Monday, December 9, 2013

No, You Can't Keep Your Drugs Either Under Obamacare


If you like your medicines, you may not be able to keep them under Obamacare. ...

Simply put, many drugs may not be covered at all, and the costs patients incur by buying them with cash wont count against out of pocket caps. ...

Drugs on your health plan’s formulary will typically have fixed co-pays. These costs usually count toward your deductible and the out of pocket and lifetime limits on the total amount of money that your health plan can ask you to spend. ...

But consider the even bigger problem lurking inside the law.

The out of pocket caps on consumer spending only apply to costs incurred on drugs that are included on a plan’s drug formulary. This is the list of medicines that the health plans have agreed to provide some coverage for.

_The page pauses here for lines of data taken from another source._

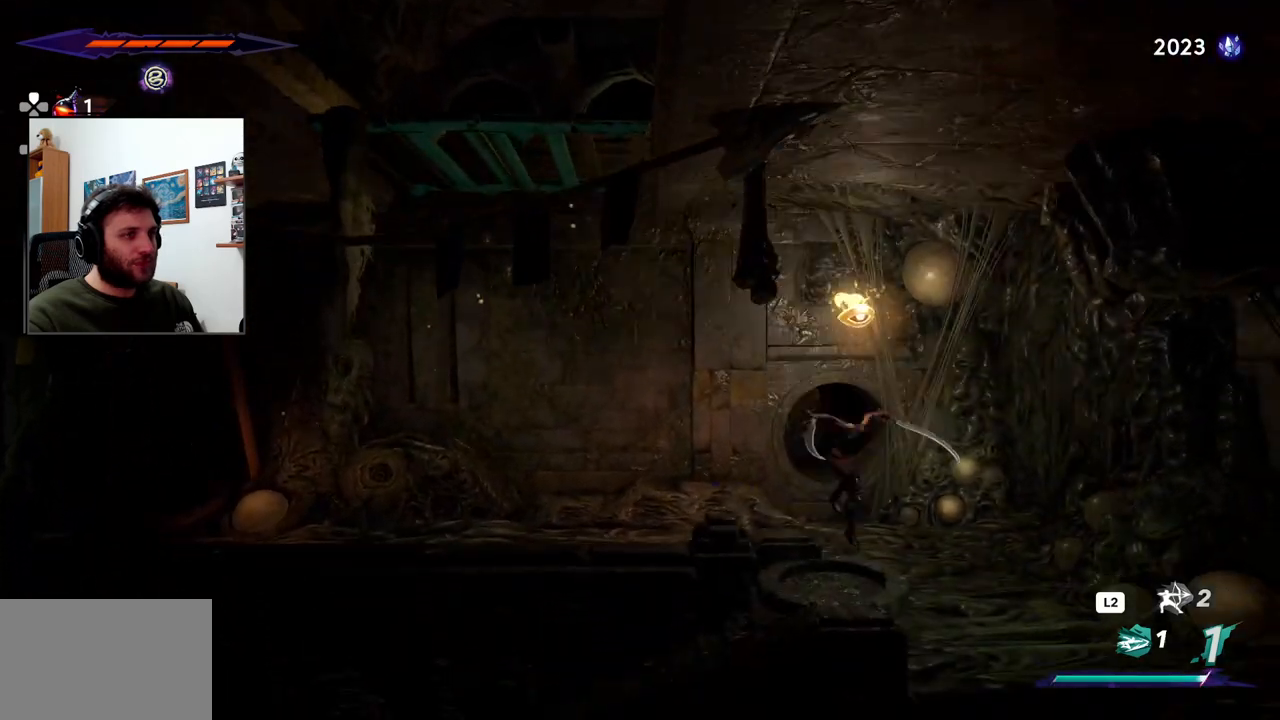
{"buttons": ["CROSS"], "left_stick": "right", "right_stick": "center", "events": [[250, "CROSS", "down"]]}
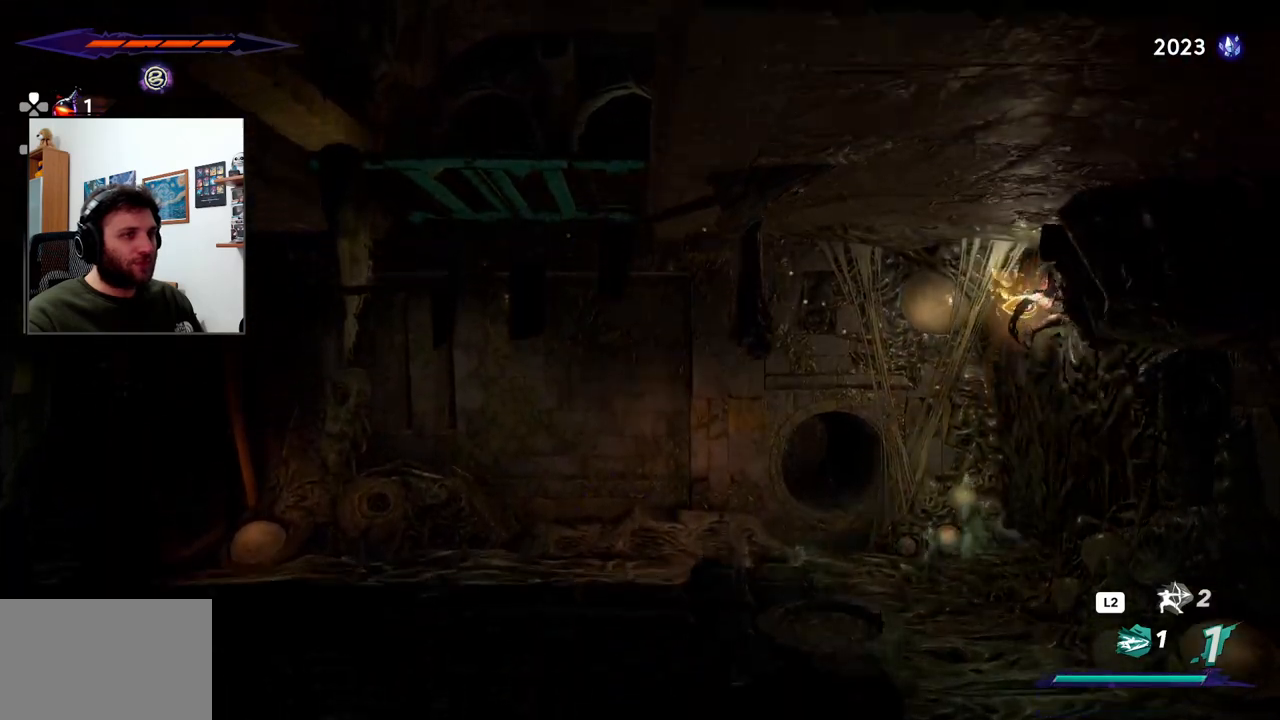
{"buttons": ["R2"], "left_stick": "left", "right_stick": "center"}
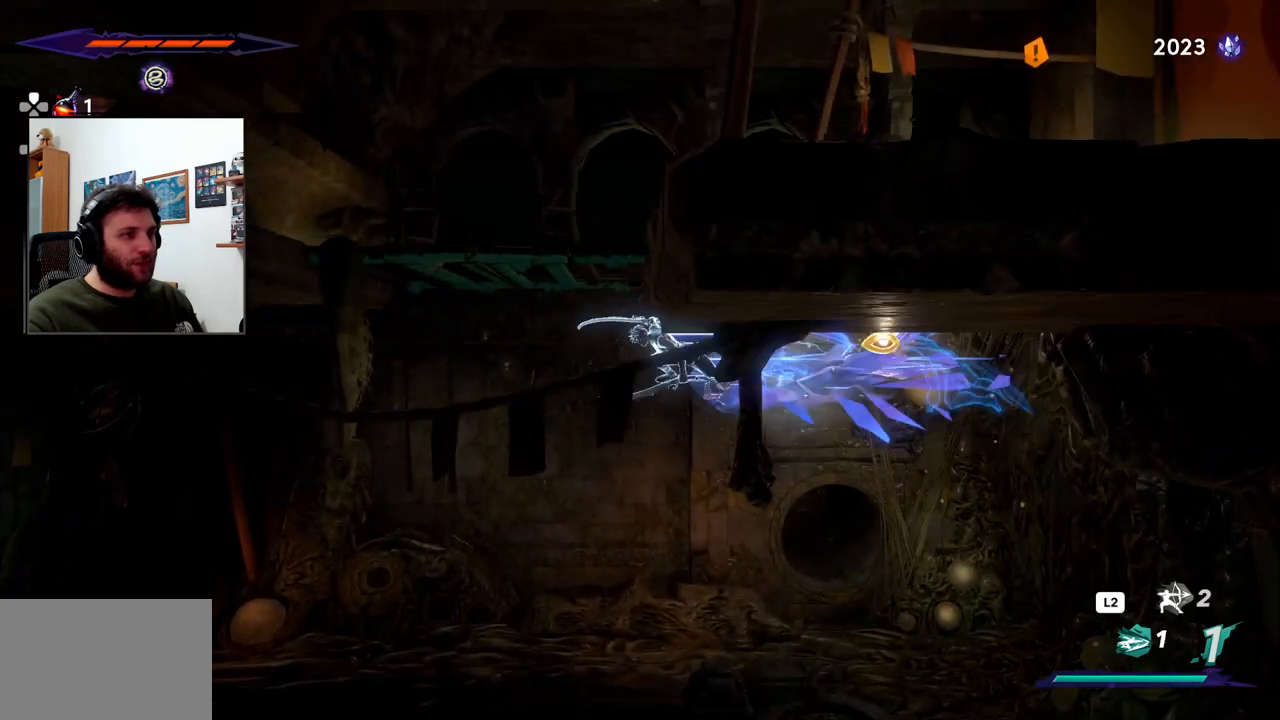
{"buttons": ["CROSS"], "left_stick": "up-left", "right_stick": "center", "events": [[17, "R2", "up"], [50, "CROSS", "down"], [183, "left_stick", "up-left"]]}
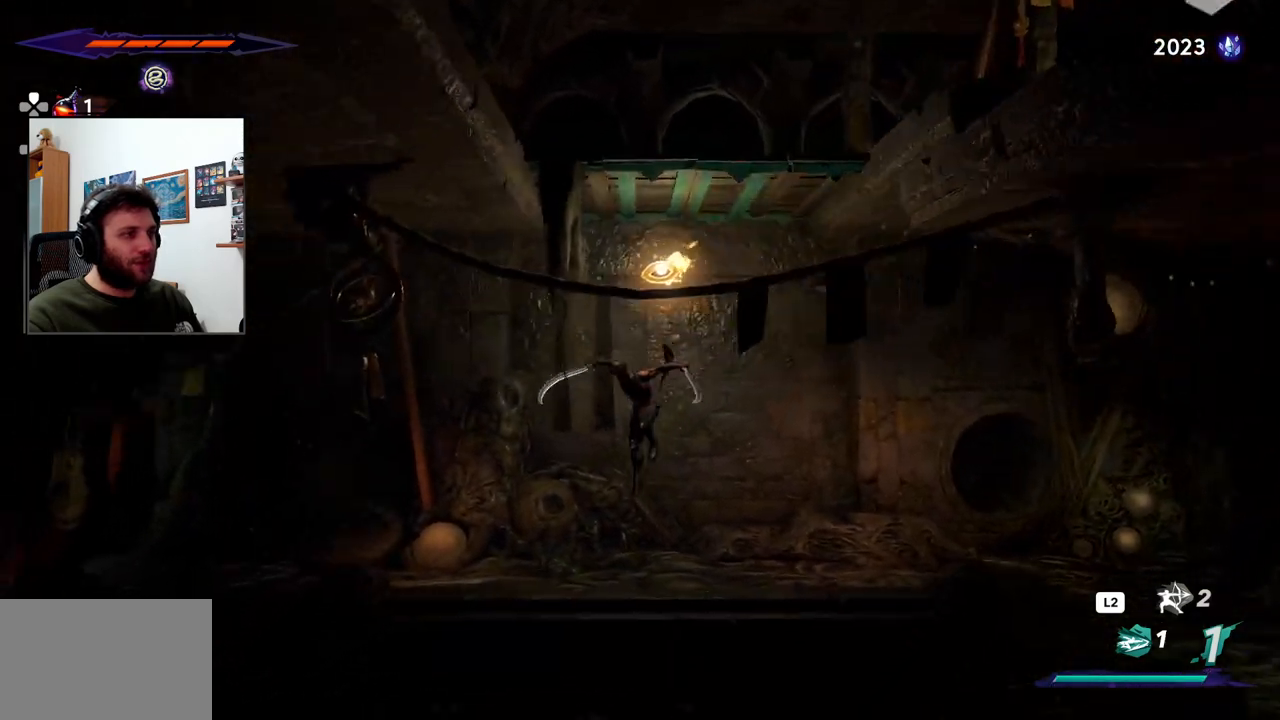
{"buttons": [], "left_stick": "up-left", "right_stick": "center", "events": [[67, "CROSS", "up"]]}
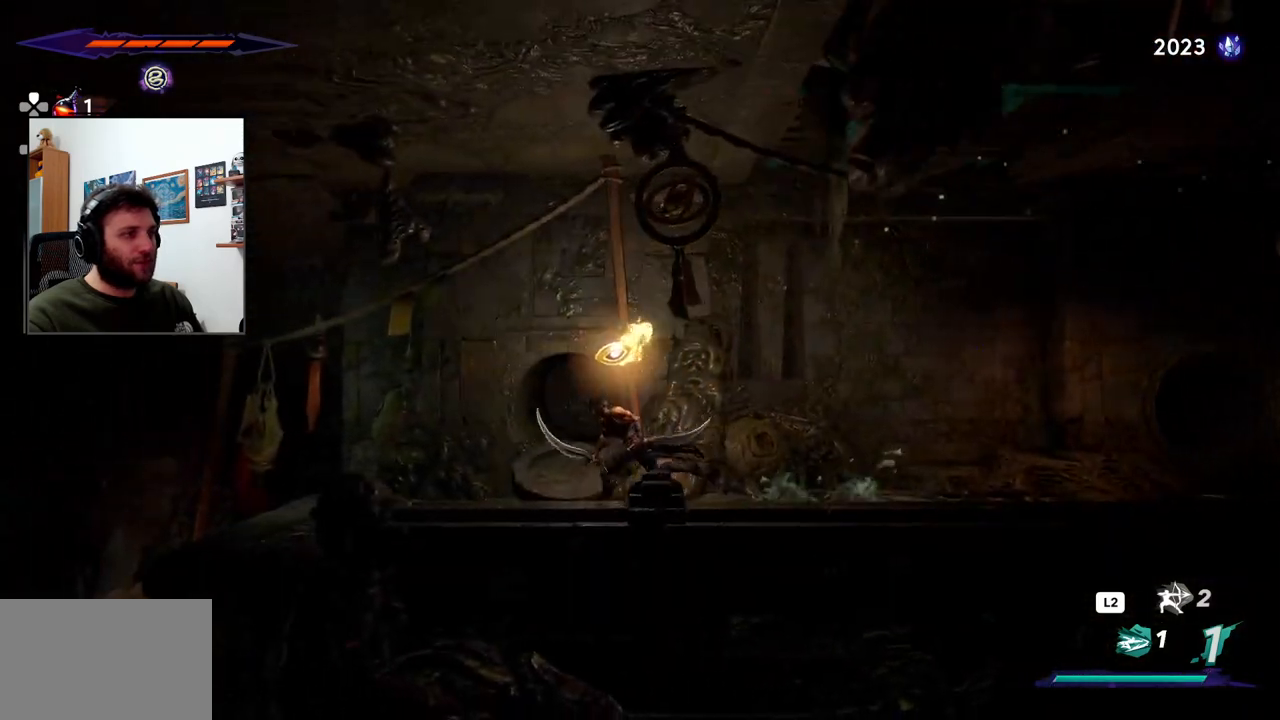
{"buttons": [], "left_stick": "up-left", "right_stick": "center", "events": []}
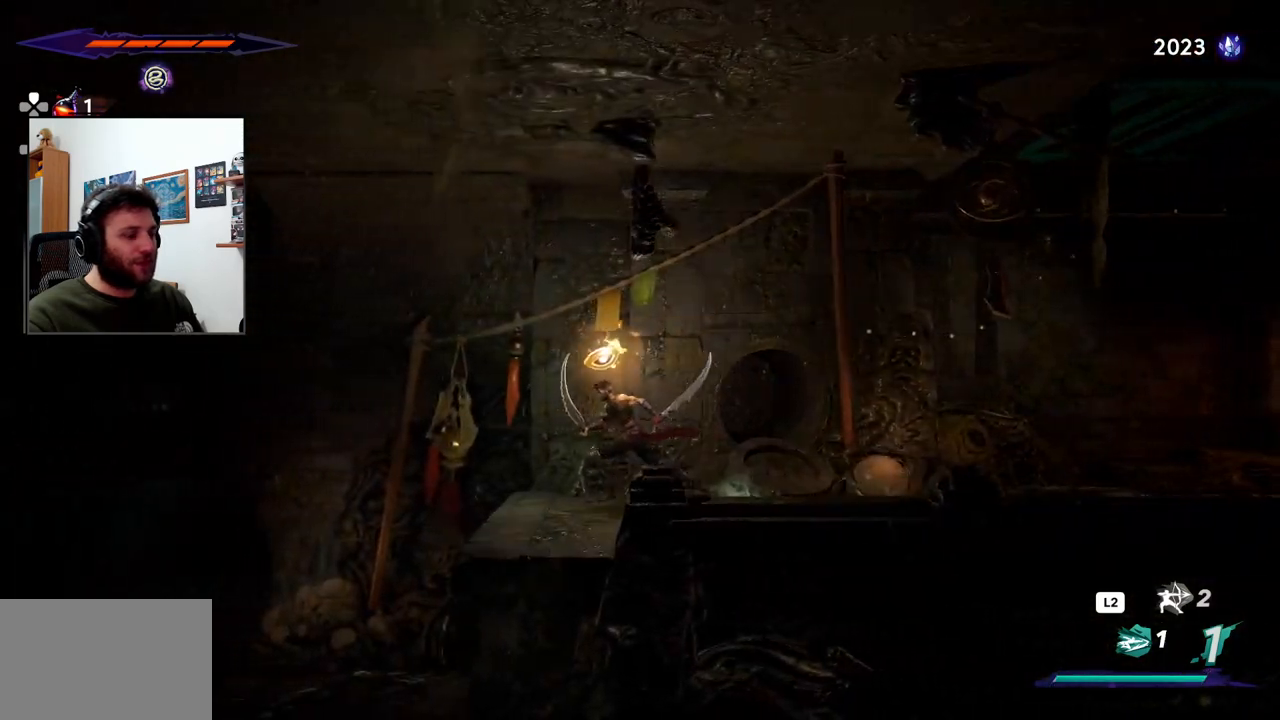
{"buttons": [], "left_stick": "up-left", "right_stick": "center", "events": []}
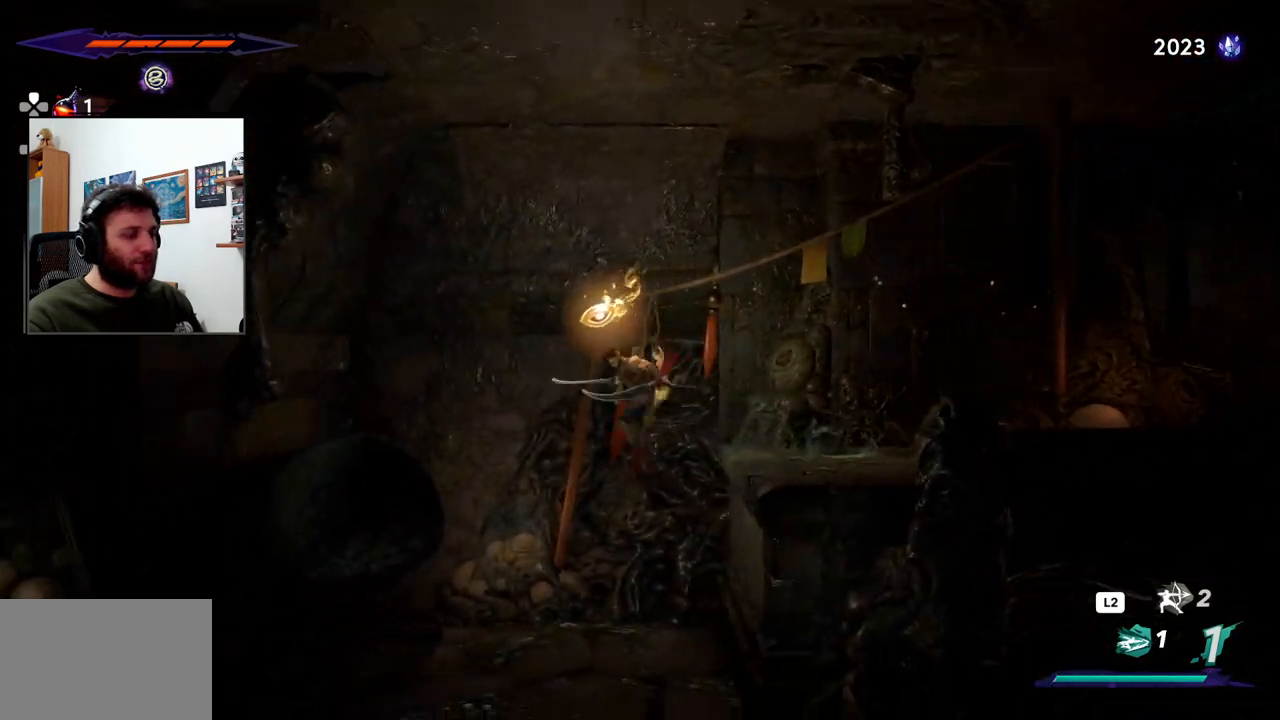
{"buttons": [], "left_stick": "up-left", "right_stick": "center", "events": []}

If the drug isn’t on this formulary list, then the patient could be responsible for its full cost (with little or no co-insurance to help offset that cost). Moreover, the money they spend won’t count against their deductibles or out of pocket limits ($12,700 for a family, $6,350 for an individual).

These are the ways that Obamacare cheapens the health coverage in order to pay for all of its expensive mandates. ... 

There are some things we know about these formularies.

Under the law, the Obamacare plans benchmarked their drug formularies off of one of the health plans already operating in each state.

In selecting this benchmark, they could have to select from one of four options:

They could choose from: 1) One of the three largest small group plans in the state by enrollment; 2) one of the three largest state employee health plans by enrollment; 3) one of the three largest federal employee health plan options by enrollment; or 4) the largest HMO plan offered in the state’s commercial market by enrollment.

Because there’s a wide variation in the breadth of the drug formularies maintained by these four options, there is also wide variation in the Obamcare plans.

The formulary you’ll get depends most of all on which state you live in (and which benchmark was chosen by the state regulators). 

It also appears that the final regulation on all this, issued by the Department of Health and Human Services, gave states some latitude to nix drugs that might otherwise be listed on the benchmark formularies they selected. That regulatory wiggle room seems to undermine the whole idea of having a benchmark plan.

So can you find a good drug plan in Obamacare?

It’s difficult. ...

In California, a state that Obamacare’s architects are holding up as the model of success, some of the major exchange players—including Anthem, Blue Shield of California and Health Net—have posted their exchange formularies on their websites. Unfortunately, they’re not easy to find — and incomplete.

As another excellent analysis finds, a lack of standardization and on-line tools makes it hard for consumers to compare between plans.

Some of the published lists do not show all of the covered drugs. For instance in California, Blue Shield’s document states that only the most commonly prescribed drugs are shown in its published formulary. Anthem’s published list is also not comprehensive.

Some analysts have tried to look across the plans, but comparisons are as hard for experts to make as they are for consumers.

One study by Avalere Health of 22 carriers in six states looked at the benchmark plans that the Obamacare plans would be tied to. It found that the numbers of drugs listed as available on formularies ranged from about 480 to nearly 1,110.

Even if your drug makes it onto the Obamcare plan’s formulary, getting access to a medicine can still be a costly affair for patients. ...

Many formularies are shaping up to be very restrictive even while meeting that minimum standard. The biggest challenge will be in getting new drugs onto existing formularies. The process is likely to be long, slow, and austere.

Health plans are cheapening their drug formularies – just like they cheapened their networks of doctors. That’s how their paying for the benefits that President Obama promised, everything from free contraception to a leveling of premiums between older (and typically costlier) beneficiaries, and younger consumers.

But the need to fund these promises will put drug formularies in play for the long run. New medicines will remain off formularies, or make it on after long delays. Patients will find that costlier specialty drugs are simply not covered.

Like a lot other parts of Obamacare, uncertainty around drug costs and coverage is becoming another one of the scheme’s unpleasant surprises.